Malaria associated with increased prevalence of anemia during pregnancy
A study conducted in seven sub-Saharan African countries demonstrated an association between malaria and an increased prevalence of anemia among pregnant women, according to findings published in BMC Pregnancy and Childbirth.
Paddy Ssentongo, MD, MPH, a research assistant professor at Penn State University, and colleagues used nationally representative, cross-sectional demographic and health surveys conducted between 2012 and 2017 in Burundi, the Democratic Republic of the Congo, The Gambia, Ghana, Mali, Senegal and Togo to assess the association of malaria with anemia among pregnant women aged 15 to 49 years, as well as to determine the joint relation between malaria and HIV on anemia.
“Pregnant women in sub-Saharan Africa suffer a double burden of malaria and HIV infections, and these infections interact with each other to cause anemia,” Ssentongo told Healio. “If not treated, the risk of the mother and the unborn baby dying is high. Multipronged strategies to prevent and treat malaria in HIV pregnant women are critical to ensure the survival of the mothers and their unborn babies.”
The study included 947 pregnant women and assessed the prevalence of malaria only, HIV only and malaria-HIV coinfections.

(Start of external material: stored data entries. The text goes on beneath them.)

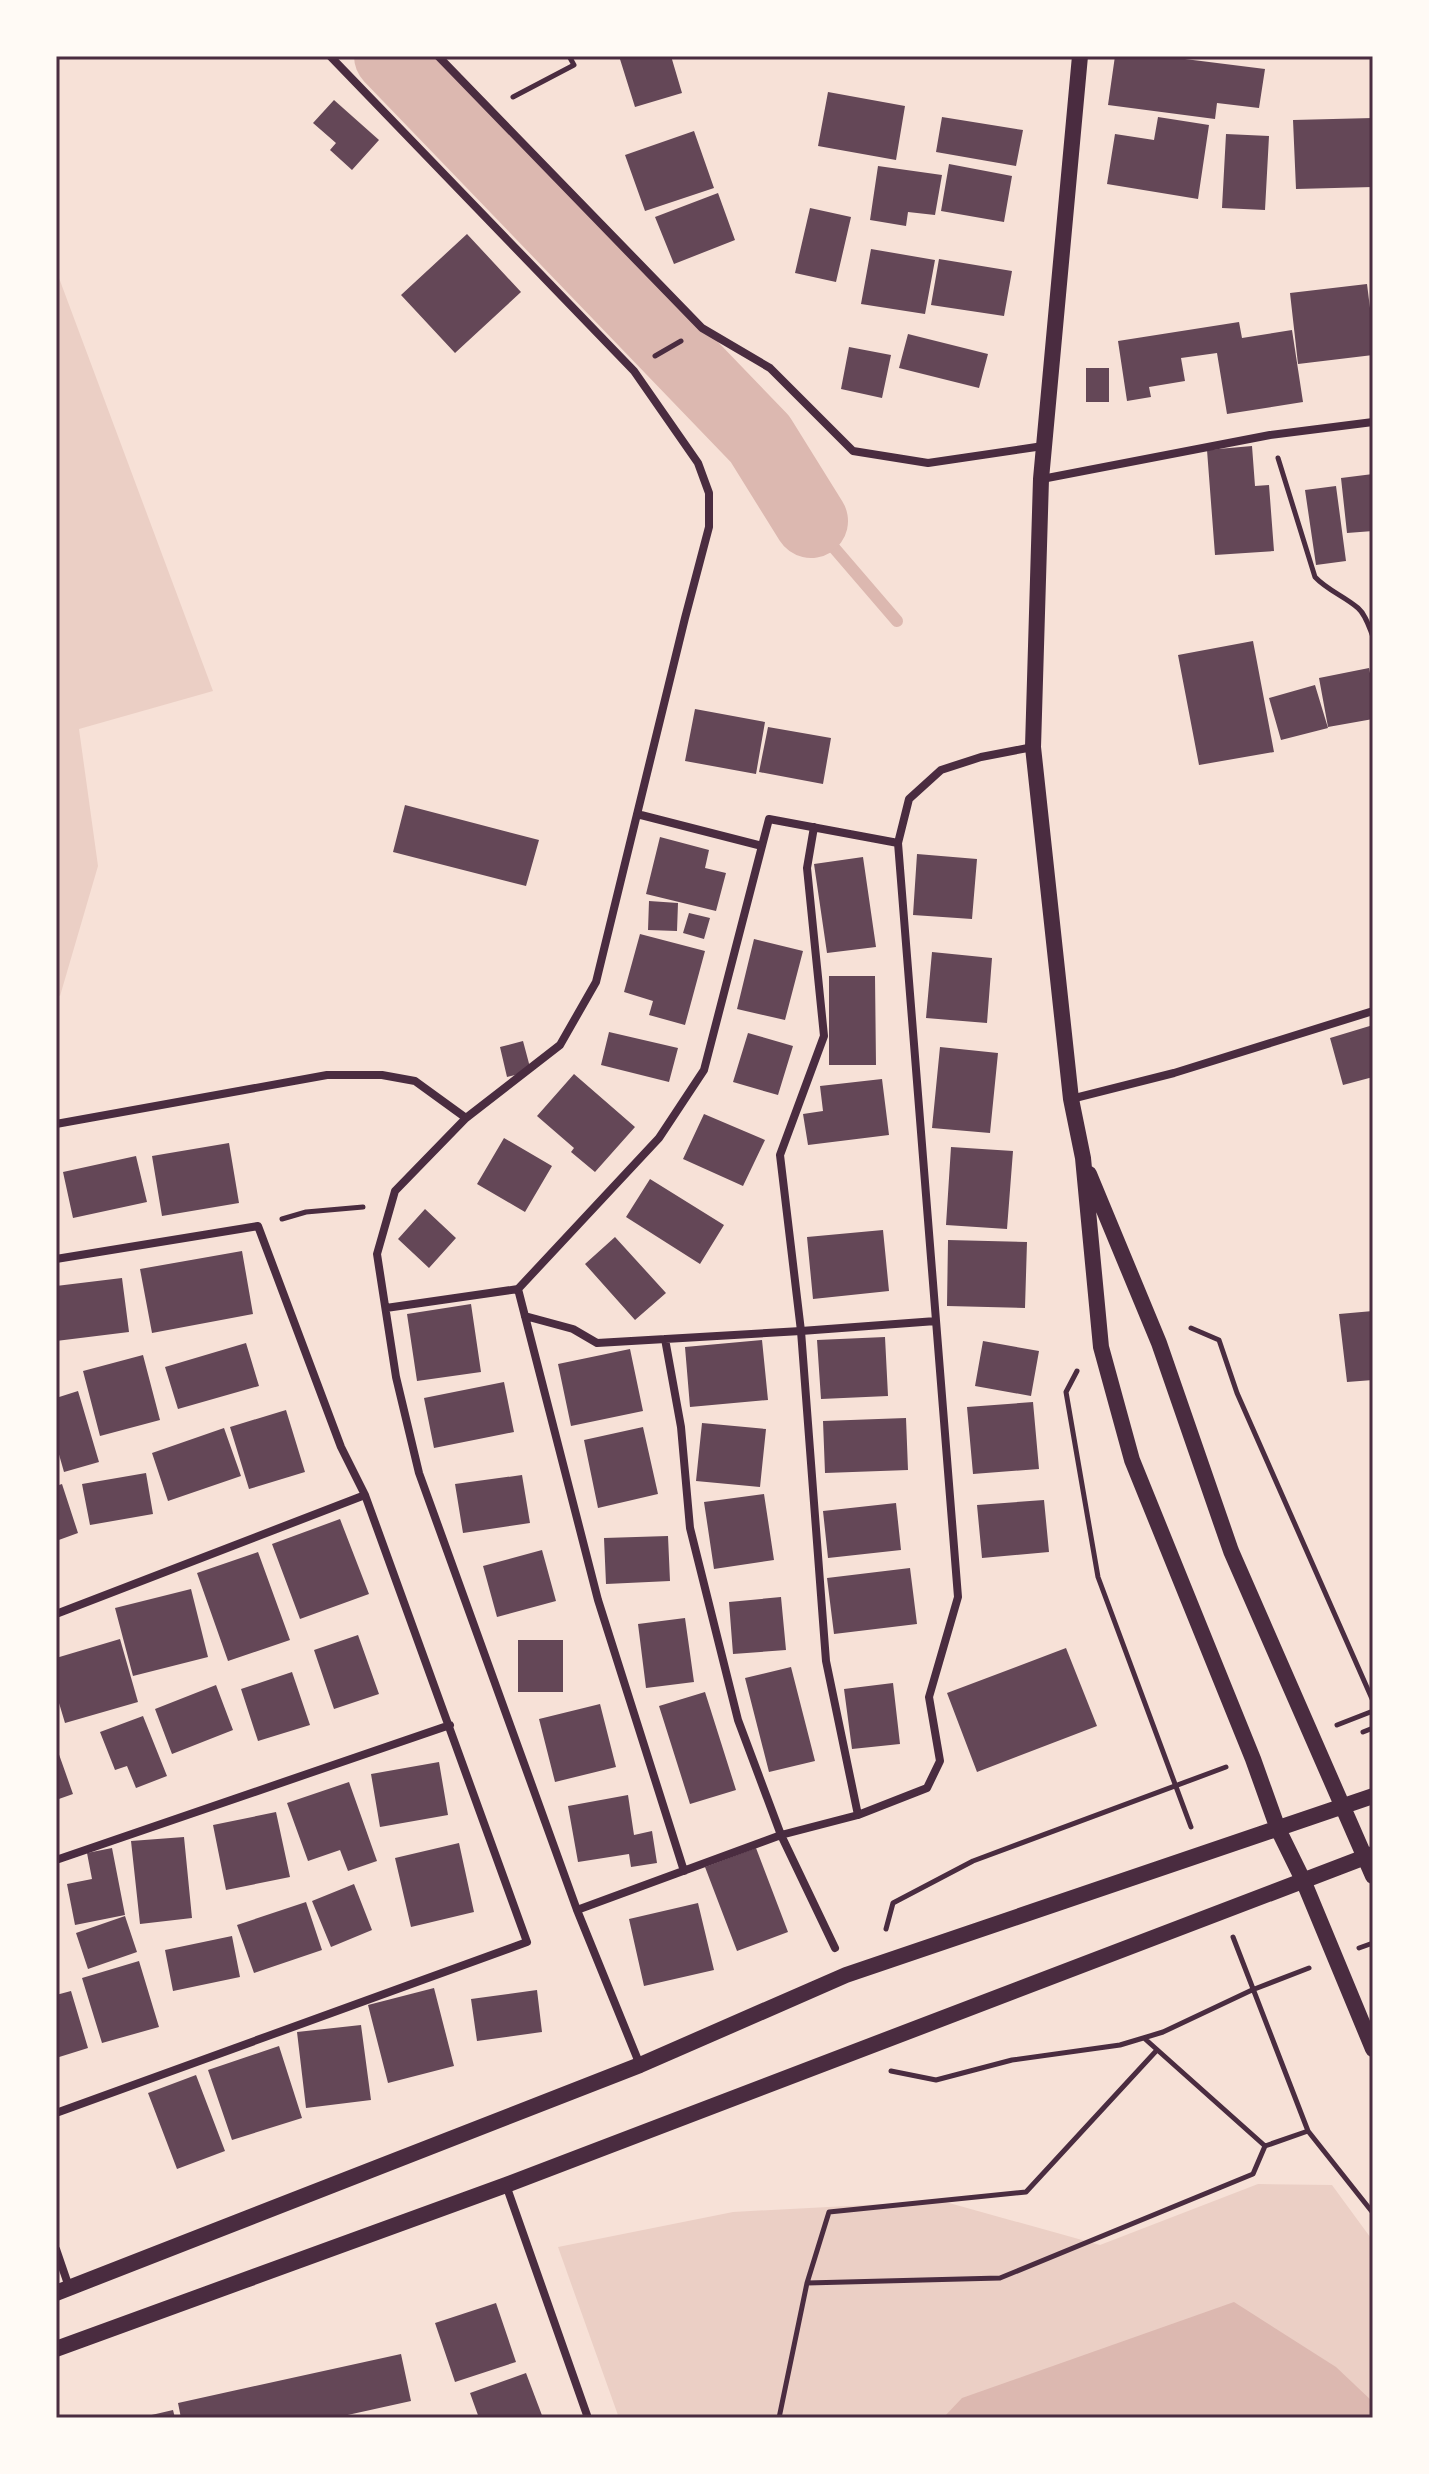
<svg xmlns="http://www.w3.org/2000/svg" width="1429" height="2474" font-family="'PT Sans',sans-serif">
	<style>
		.green { fill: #ebcfc5 }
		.water { fill: #dcb8b0 }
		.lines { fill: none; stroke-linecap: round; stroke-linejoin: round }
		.stream { stroke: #dcb8b0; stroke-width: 12 }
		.river { stroke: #dcb8b0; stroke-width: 74 }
		.building { fill: #644757 }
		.path { stroke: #4a2c40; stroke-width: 5 }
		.minor { stroke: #4a2c40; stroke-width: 8 }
		.secondary { stroke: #4a2c40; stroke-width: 16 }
		.neatline { fill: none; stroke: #4a2c40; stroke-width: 3 }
	</style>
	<rect width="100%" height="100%" fill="#f7e1d7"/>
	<!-- green -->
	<path class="green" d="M56 270 213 691 79 729 98 866 60 996 56 995Z
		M1258 2184 1332 2185 1373 2241V2418H619L558 2247 733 2212 942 2201 1100 2245Z"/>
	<!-- water -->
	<path class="water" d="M1234 2302 1336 2367 1373 2402V2418H943L962 2398Z"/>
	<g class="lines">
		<!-- stream -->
		<path class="stream" d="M811 521 897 621"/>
		<!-- river -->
		<path class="river" d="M391 56 760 439 811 521"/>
	</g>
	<!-- building -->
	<path class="building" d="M619 56H671L682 93 635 107Z
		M1115 56H1161L1265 69 1259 108 1217 103 1215 119 1108 105Z
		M828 92 905 106 896 160 818 146Z
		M334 100 379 140 352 170 330 150 336 143 313 123Z
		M942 117 1023 130 1016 166 936 152Z
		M1158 117 1209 125 1198 199 1107 184 1115 134 1154 140Z
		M1373 118V187L1296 189 1293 120Z
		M694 131 714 188 645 211 625 155Z
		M1226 134 1269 136 1265 210 1222 208Z
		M949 164 1012 176 1004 222 941 211Z
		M878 166 942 175 935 215 908 212 906 226 870 220Z
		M718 193 735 240 674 264 655 217Z
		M810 208 851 217 836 282 795 273Z
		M467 234 521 292 455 353 401 295Z
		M871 249 935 260 925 314 861 304Z
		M939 259 1012 271 1004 316 931 305Z
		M1367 284 1373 332V355L1298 364 1290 293Z
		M1239 322 1242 338 1292 330 1303 402 1227 414 1217 353 1181 358 1185 381 1149 387 1151 397 1127 401 1118 341Z
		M908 334 988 354 979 388 899 368Z
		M849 347 891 355 882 398 841 389Z
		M1086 368H1109V402H1086Z
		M1252 446 1255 486 1269 485 1274 551 1215 555 1207 450Z
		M1373 474V531L1347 533 1341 478Z
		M1336 486 1346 561 1316 565 1305 490Z
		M1253 641 1274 752 1199 765 1178 655Z
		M1369 668 1373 689V719L1328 727 1319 678Z
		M1315 685 1328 728 1281 740 1269 698Z
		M695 709 765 722 756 774 685 761Z
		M768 727 831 738 823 784 759 772Z
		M405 805 539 840 526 886 393 852Z
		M660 837 709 850 705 868 726 873 716 911 646 894Z
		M917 854 977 859 972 919 913 915Z
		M863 857 876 947 827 953 814 864Z
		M649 901 678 903 677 931 648 930Z
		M689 913 710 918 704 939 683 933Z
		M640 934 705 951 685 1025 649 1015 653 1001 624 992Z
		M754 939 803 951 785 1020 737 1009Z
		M932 952 992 958 987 1023 926 1018Z
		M829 976H875L876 1065H829Z
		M1373 1025V1077L1343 1085 1330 1038Z
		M609 1032 678 1048 669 1082 601 1065Z
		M748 1033 793 1046 778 1095 733 1082Z
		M523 1041 531 1071 507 1077 500 1047Z
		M940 1047 998 1053 990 1133 932 1128Z
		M574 1074 635 1127 595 1172 571 1152 574 1148 537 1116Z
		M882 1079 889 1135 808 1145 803 1114 823 1111 820 1086Z
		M704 1114 765 1140 743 1186 683 1159Z
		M504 1138 552 1166 525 1212 477 1184Z
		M229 1143 239 1203 162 1216 152 1156Z
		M951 1147 1013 1151 1007 1229 946 1225Z
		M136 1156 147 1202 73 1218 63 1172Z
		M650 1179 724 1225 700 1264 626 1217Z
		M425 1209 456 1238 429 1268 398 1239Z
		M883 1230 889 1291 813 1299 807 1237Z
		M615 1237 666 1293 635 1320 585 1264Z
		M948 1240 1027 1242 1025 1308 947 1306Z
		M242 1251 253 1314 152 1333 140 1269Z
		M122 1278 129 1332 56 1341V1286Z
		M471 1304 481 1372 417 1381 407 1314Z
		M1373 1311V1380L1347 1382 1339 1314Z
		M885 1337 888 1396 821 1399 817 1340Z
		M762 1340 768 1400 690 1407 685 1347Z
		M983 1341 1039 1351 1031 1396 975 1386Z
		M246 1343 259 1386 178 1409 165 1367Z
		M630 1349 643 1411 571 1426 558 1364Z
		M143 1355 160 1420 100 1436 83 1371Z
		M504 1382 514 1432 434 1448 424 1398Z
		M78 1391 99 1462 64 1472 56 1444V1398Z
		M1033 1402 1039 1469 973 1474 967 1407Z
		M286 1410 305 1472 249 1489 230 1427Z
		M906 1418 908 1470 825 1473 823 1421Z
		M702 1423 766 1429 760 1487 696 1481Z
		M643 1427 658 1494 598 1508 584 1440Z
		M224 1428 241 1476 168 1501 152 1453Z
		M146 1473 153 1514 90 1525 82 1484Z
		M522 1475 530 1523 463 1533 455 1484Z
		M62 1484 78 1533 56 1541V1486Z
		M764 1494 774 1560 714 1569 704 1502Z
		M1044 1500 1049 1552 982 1558 977 1505Z
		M896 1503 901 1550 828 1558 823 1511Z
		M340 1519 369 1594 300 1619 272 1544Z
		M668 1536 670 1581 606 1584 604 1538Z
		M542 1550 556 1601 497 1617 483 1566Z
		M258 1552 290 1640 228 1661 197 1573Z
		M910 1568 917 1624 834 1634 827 1578Z
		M191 1589 208 1657 133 1676 115 1608Z
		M781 1597 786 1650 733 1654 729 1602Z
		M685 1618 694 1682 646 1688 638 1624Z
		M358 1635 379 1694 334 1709 314 1650Z
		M120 1639 138 1702 65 1723 56 1693V1658Z
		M518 1640H563V1692H518Z
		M1066 1648 1097 1726 977 1772 947 1693Z
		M791 1667 815 1761 769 1772 745 1678Z
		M292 1672 310 1725 258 1741 241 1689Z
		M893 1683 900 1744 852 1749 844 1689Z
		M216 1685 233 1730 172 1754 155 1709Z
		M705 1692 736 1790 690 1804 659 1706Z
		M600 1704 616 1767 555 1782 539 1719Z
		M143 1716 167 1776 136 1788 127 1766 115 1770 100 1732Z
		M56 1746 73 1794 56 1800Z
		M439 1762 448 1815 380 1827 371 1774Z
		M349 1782 377 1861 348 1871 340 1850 308 1861 287 1803Z
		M628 1795 634 1835 652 1831 657 1863 631 1867 629 1854 578 1862 568 1806Z
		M276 1812 290 1877 226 1890 213 1825Z
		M184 1837 192 1918 140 1924 131 1841Z
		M459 1843 474 1912 411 1927 395 1858Z
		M112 1848 125 1915 75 1925 67 1884 92 1879 87 1853Z
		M756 1848 788 1932 737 1951 705 1867Z
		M354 1884 372 1930 331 1947 312 1901Z
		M306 1902 322 1950 254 1973 237 1925Z
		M698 1903 714 1970 644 1986 629 1919Z
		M125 1916 137 1952 88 1969 76 1933Z
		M232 1936 240 1977 173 1991 165 1950Z
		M139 1961 159 2027 102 2043 82 1978Z
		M434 1988 454 2066 388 2083 368 2005Z
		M537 1990 542 2032 477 2041 471 1999Z
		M71 1991 88 2048 56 2058V1995Z
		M361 2025 371 2100 306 2108 297 2032Z
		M279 2046 302 2118 232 2140 208 2070Z
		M196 2075 225 2151 177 2169 148 2093Z
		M496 2303 516 2362 455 2382 435 2323Z
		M401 2354 411 2401 334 2418H181L178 2403Z
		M526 2373 543 2418H479L470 2393Z
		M173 2410 175 2418H143V2417Z"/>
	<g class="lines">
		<!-- path -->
		<path class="path" d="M513 97 574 65 569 56
			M655 356 681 341
			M1278 458 1315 577C1327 590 1344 596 1358 608 1366 615 1369 627 1373 637
			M282 1219 306 1212 363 1207
			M1191 1328 1219 1340 1237 1393 1373 1701
			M1077 1371 1066 1392 1098 1577 1191 1827
			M1337 1725 1373 1711
			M1363 1732 1373 1728
			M886 1929 893 1903 973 1861 1226 1767
			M1359 1948 1373 1943
			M1144 2038 1265 2146 1308 2131 1233 1937
			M891 2071 936 2080 1012 2060 1120 2045 1163 2032 1252 1990 1309 1968
			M1308 2131 1373 2213
			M807 2283 829 2212 1026 2192 1157 2050
			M779 2418 807 2283 1000 2278 1253 2174 1265 2146"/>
		<!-- minor -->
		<path class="minor" d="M330 56 634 371 698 463 709 493V527L685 618 596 982 560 1045 466 1118 395 1191 377 1254 396 1377 419 1473 577 1910 640 2065
			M438 56 702 328 770 368 853 451 928 463 1043 446
			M1042 479 1270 435 1373 422
			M637 814 762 846
			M1071 1099 1174 1073 1373 1011
			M56 1124 327 1075H382L415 1081 466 1118
			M56 1259 258 1226 341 1447 365 1495 527 1942 56 2113
			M386 1308 518 1289
			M525 1316 573 1329 597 1343 801 1331 780 1155 824 1036 807 868 814 827
			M665 1339 681 1427 690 1528 738 1720 781 1835 835 1948
			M56 1614 365 1495
			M858 1815 826 1661 801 1331 936 1321
			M56 1860 450 1725
			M684 1871 598 1600 518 1289 659 1138 704 1070 769 819 898 843
			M577 1910 781 1835 858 1815 927 1788 940 1761 929 1697 958 1597 898 843 909 799 941 770 981 757 1033 747
			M506 2185 588 2418
			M56 2249 69 2287"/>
		<!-- secondary -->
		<path class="secondary" d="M1080 56 1041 479 1033 747 1071 1099 1083 1158 1101 1347 1132 1460 1253 1759 1278 1829 1303 1880 1373 2049
			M1089 1174 1159 1343 1231 1551 1373 1876
			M56 2293 640 2065 846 1975 1373 1796
			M56 2349 506 2185 1373 1854"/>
	</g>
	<!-- border -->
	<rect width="1429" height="2474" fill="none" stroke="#fffaf5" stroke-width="116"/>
	<rect x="58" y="58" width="1313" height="2358" class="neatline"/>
</svg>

The prevalence of malaria only was 31% (95% CI, 28.5%-34.5%), of HIV only was 1.3% (95% CI, 0.77%-2.4%) and of malaria-HIV coinfection was 0.52% (95% CI, 0.02%-1.3%). Overall, the prevalence of anemia was 48.3% of pregnant women (95% CI, 45.1%-51.5%). Anemia prevalence in pregnant women who had only malaria was 56% (95% CI, 50.1%-61.7%), with HIV only was 62.5% (95% CI, 25.9%-89.8%) and with malaria-HIV coinfection was 60% (95% CI, 17%-92.7%). Pregnant women without either infection had an anemia prevalence of 44.6% (95% CI, 40.7%-48.6%).
“Clinicians should always investigate for anemia in pregnant women with HIV or malaria,” Ssentongo said. “More importantly, advise pregnant women in sub-Saharan Africa to seek care regularly from the antenatal care services to be screened for malaria.”
According to the study, in fully adjusted models, malaria was associated with a 27% higher prevalence of anemia (95% CI, –5.01 to –1.79) compared with uninfected pregnant women.
“Clinicians should use preventive strategies for anemia in pregnancy due to malaria and HIV, which include the use of trimethoprim-sulfamethoxazole (cotrimoxazole), intermittent preventive treatment with sulfadoxine-pyrimethamine, in addition to antiretroviral therapy, which both lower the odds of coinfection,” Ssentongo said.
Ssentongo said that malaria during pregnancy causes acute anemia through the direct destruction of red blood cells, the accumulation of both infected and uninfected red blood cells in the spleen, and a decreased count of red blood cell formulation in the bone marrow.
“In addition, malaria-infected red blood cells accumulate in the placenta, attached by the small knobs on their surface,” he said.
The authors reported that the prevalence of malaria-HIV coinfection was too low in the study group to determine a meaningful analysis of the association with anemia.